Description of the task: Convert every line of text in the items below into a JSON list of strings, one string per line, omitting blank lines. Leave the pictures out of the list.
□ □ □
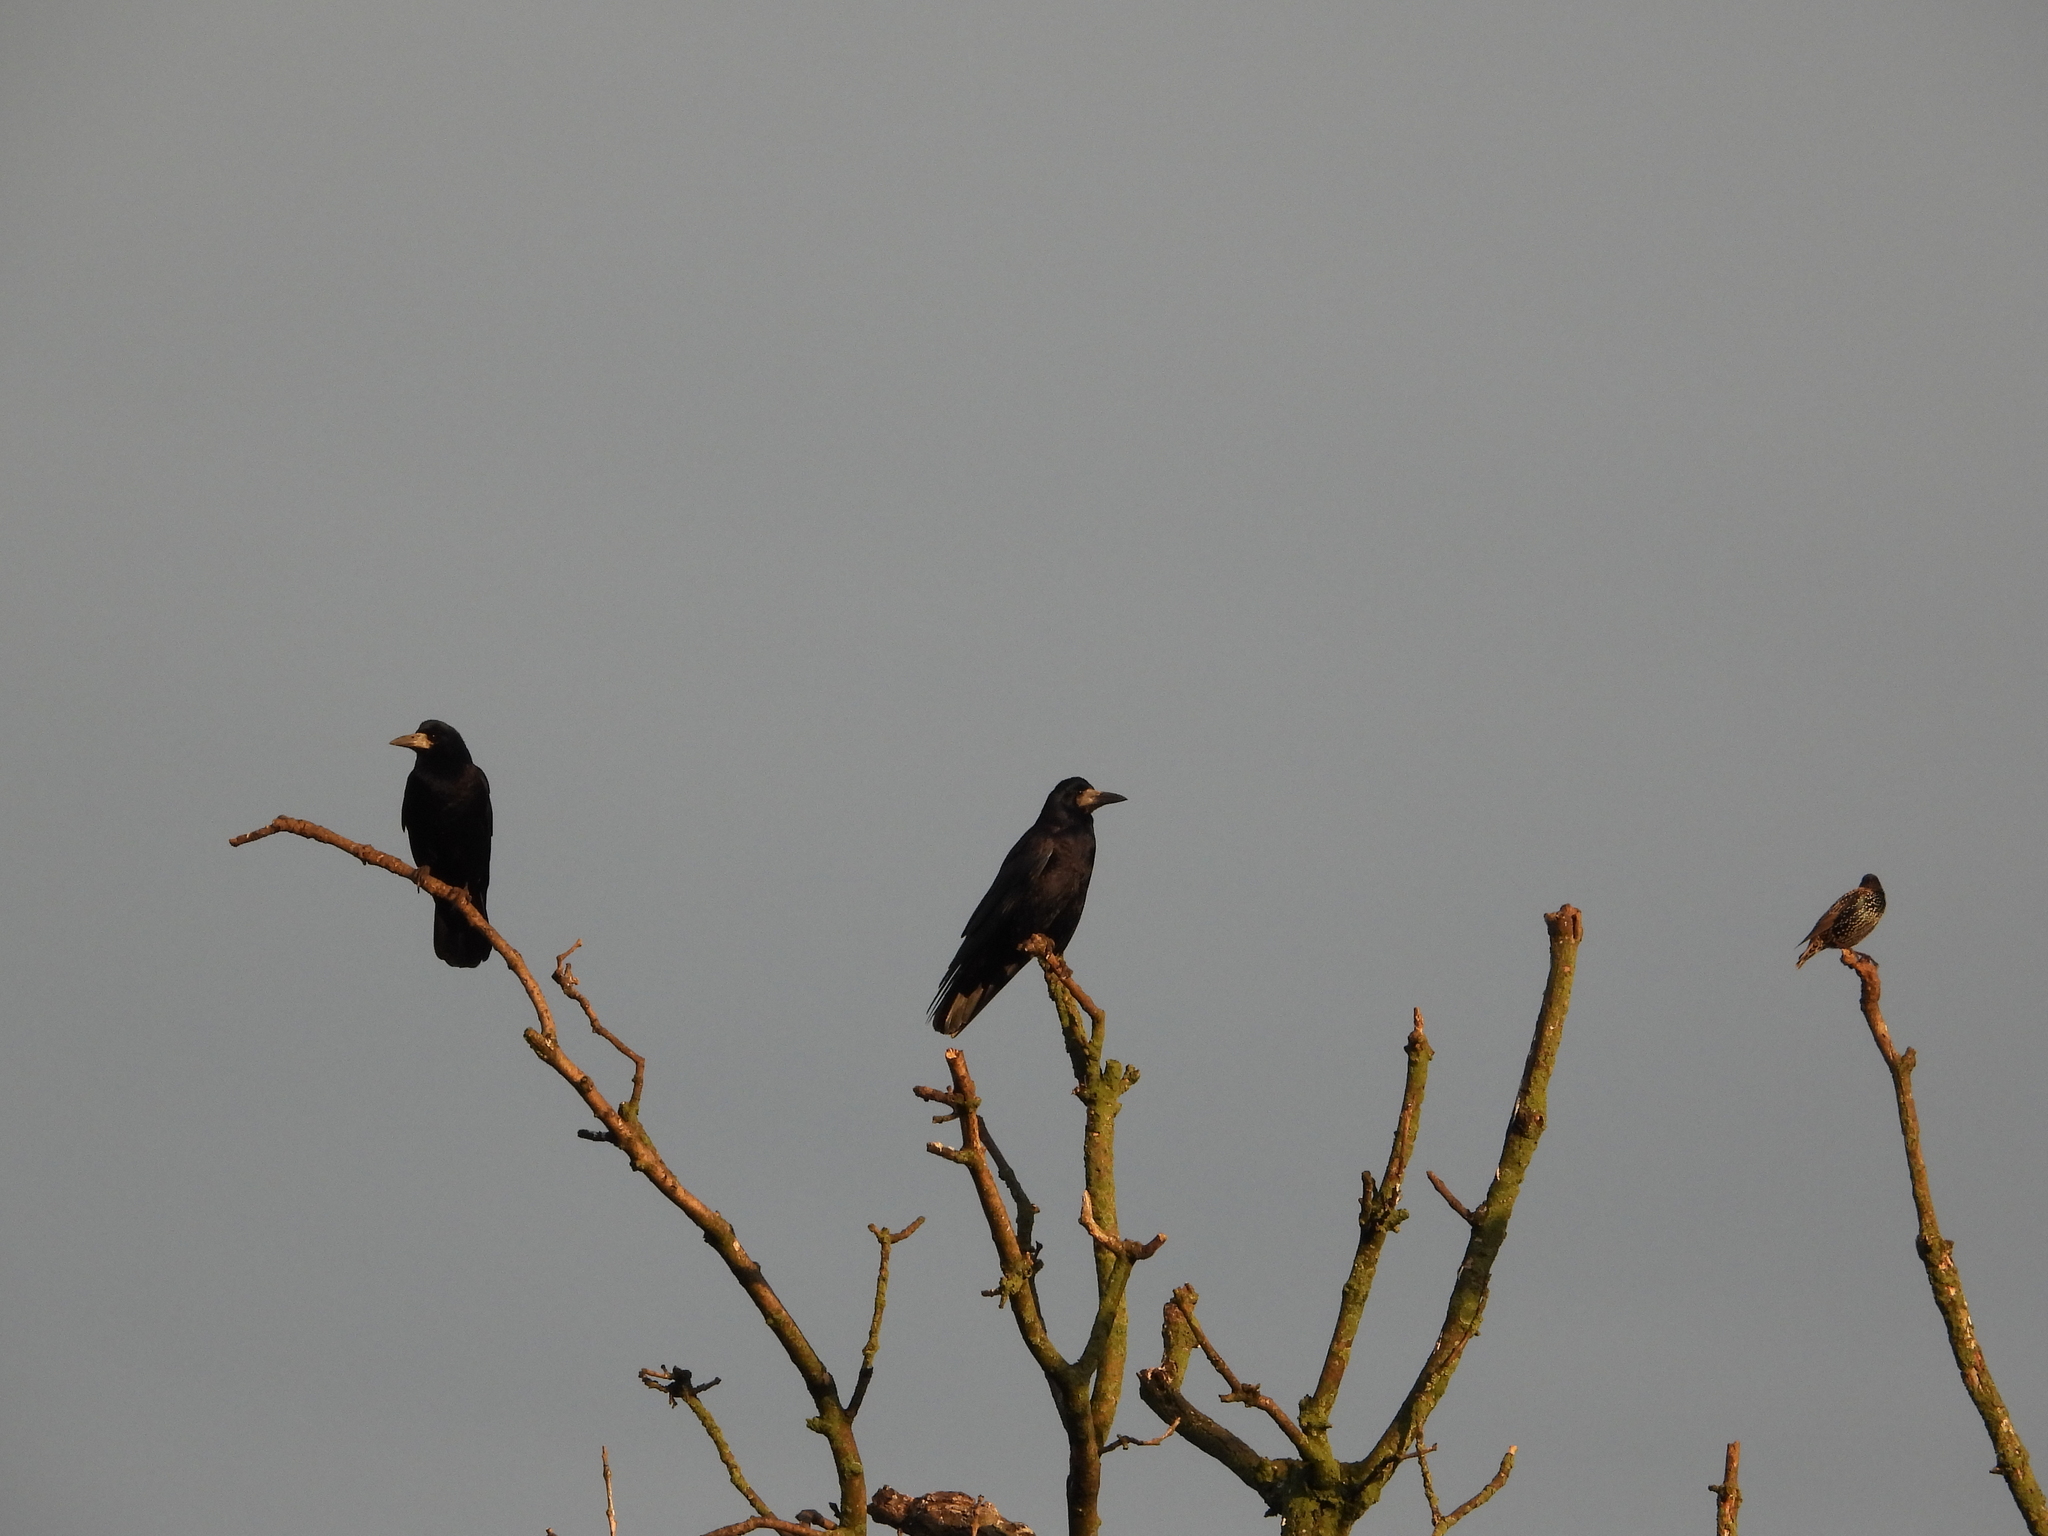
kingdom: Animalia
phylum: Chordata
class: Aves
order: Passeriformes
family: Corvidae
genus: Corvus
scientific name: Corvus frugilegus
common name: Rook
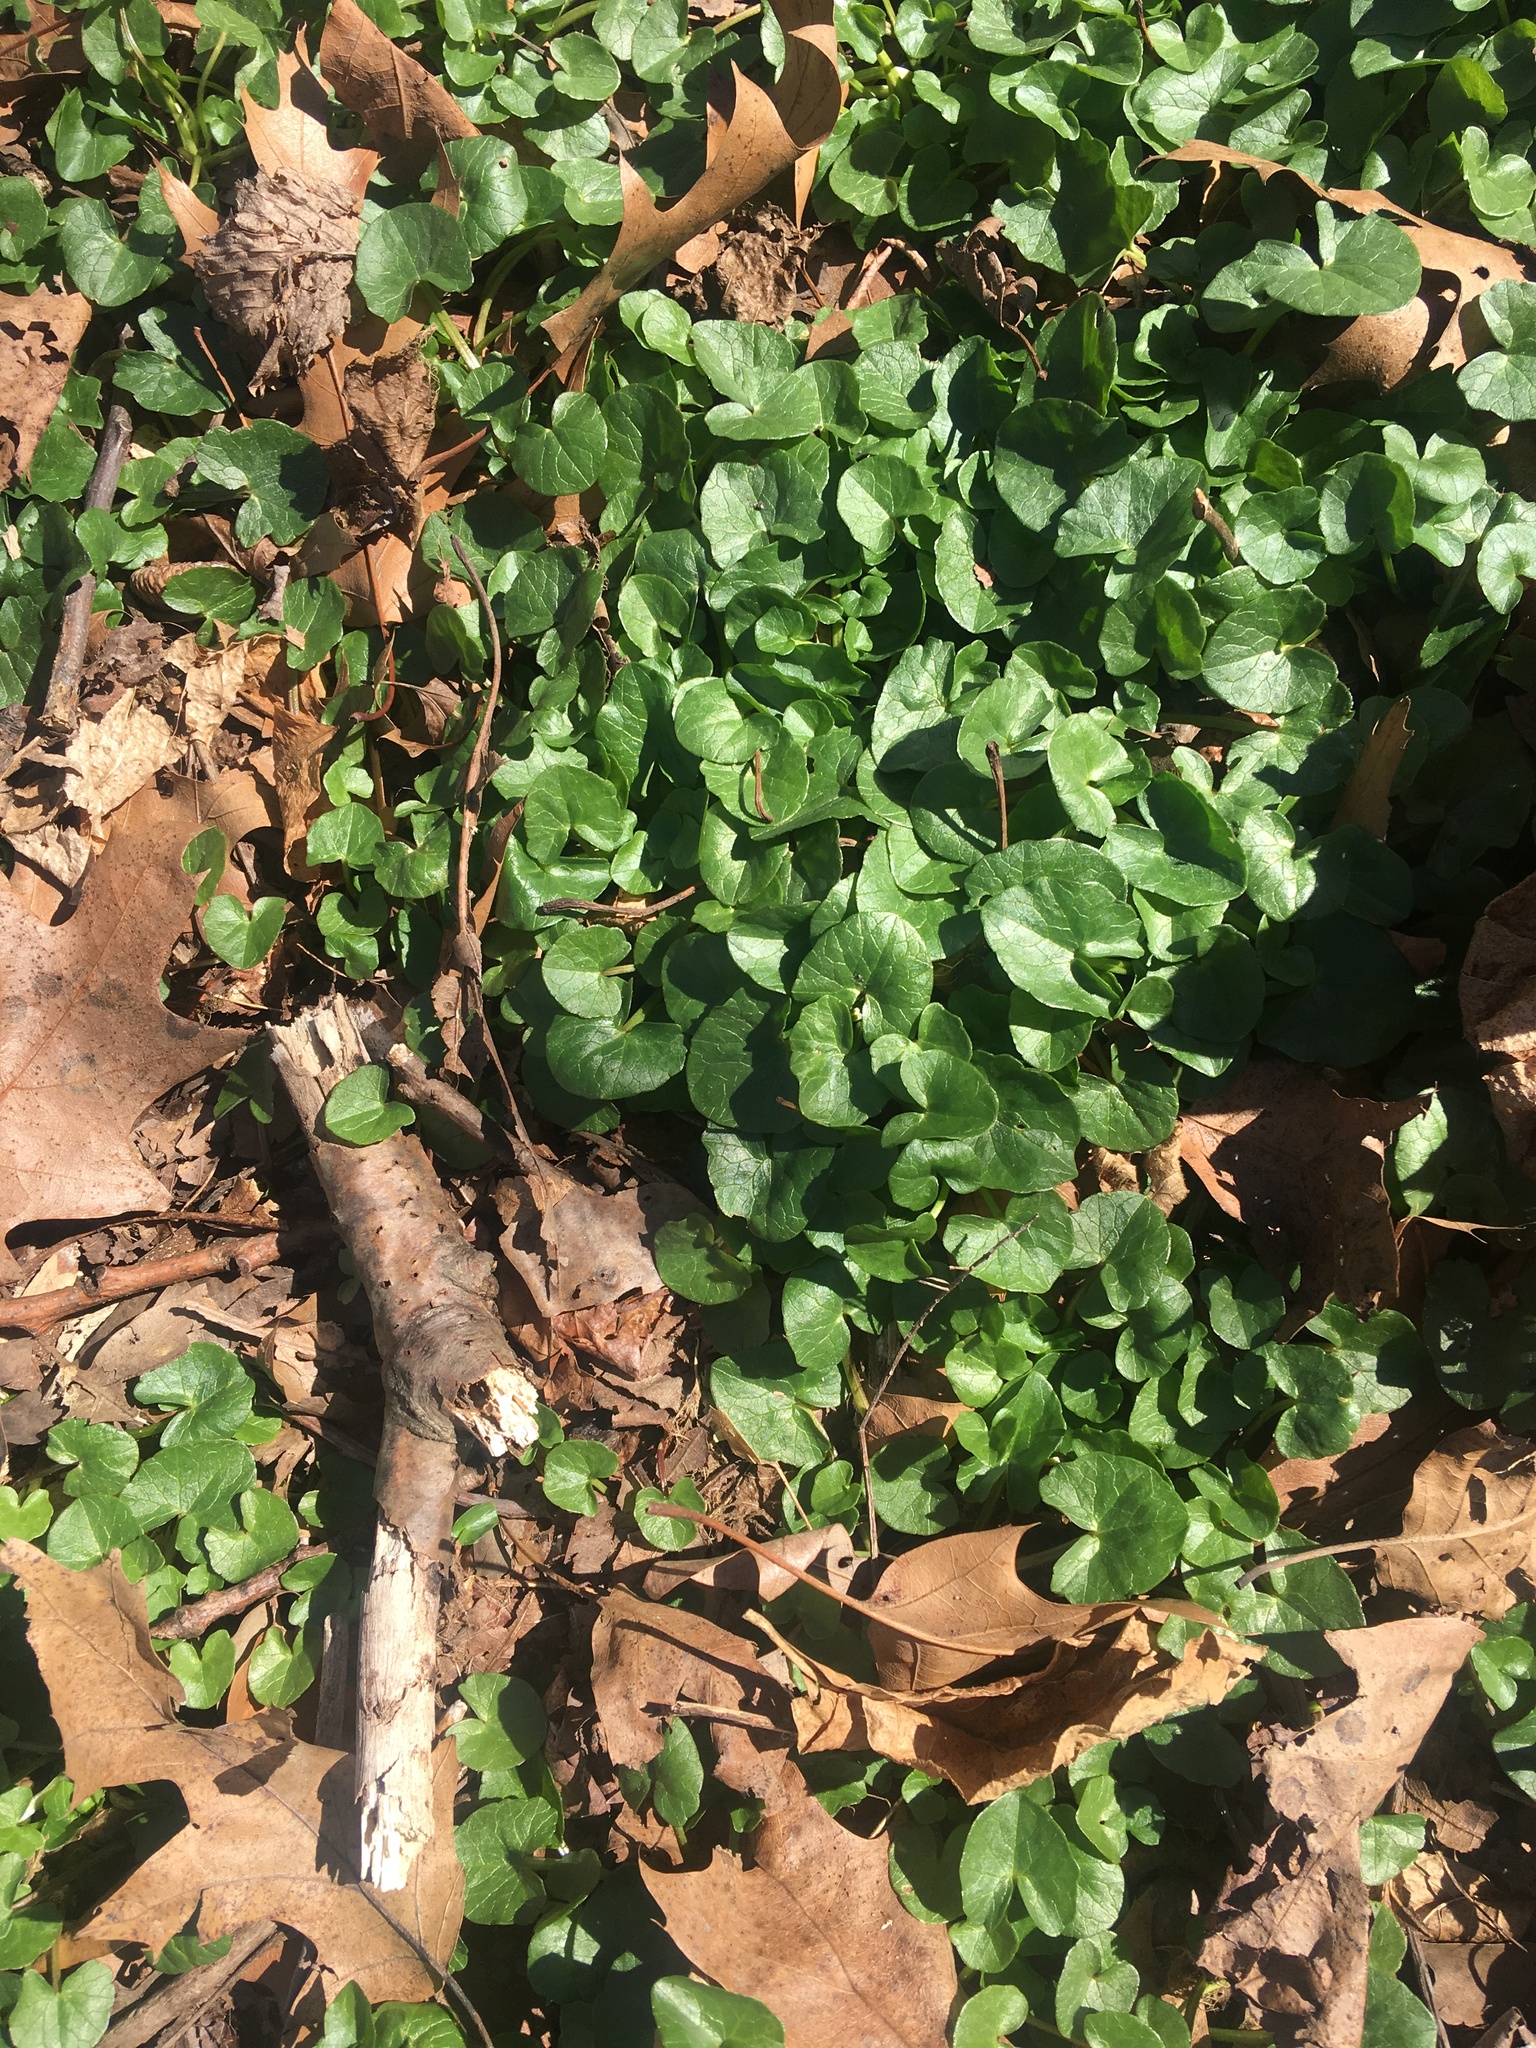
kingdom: Plantae
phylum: Tracheophyta
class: Magnoliopsida
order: Ranunculales
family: Ranunculaceae
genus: Ficaria
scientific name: Ficaria verna
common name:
□ □ □
The output:
[
  "kingdom: Animalia",
  "phylum: Chordata",
  "class: Aves",
  "order: Passeriformes",
  "family: Corvidae",
  "genus: Corvus",
  "scientific name: Corvus frugilegus",
  "common name: Rook",
  "kingdom: Plantae",
  "phylum: Tracheophyta",
  "class: Magnoliopsida",
  "order: Ranunculales",
  "family: Ranunculaceae",
  "genus: Ficaria",
  "scientific name: Ficaria verna",
  "common name:"
]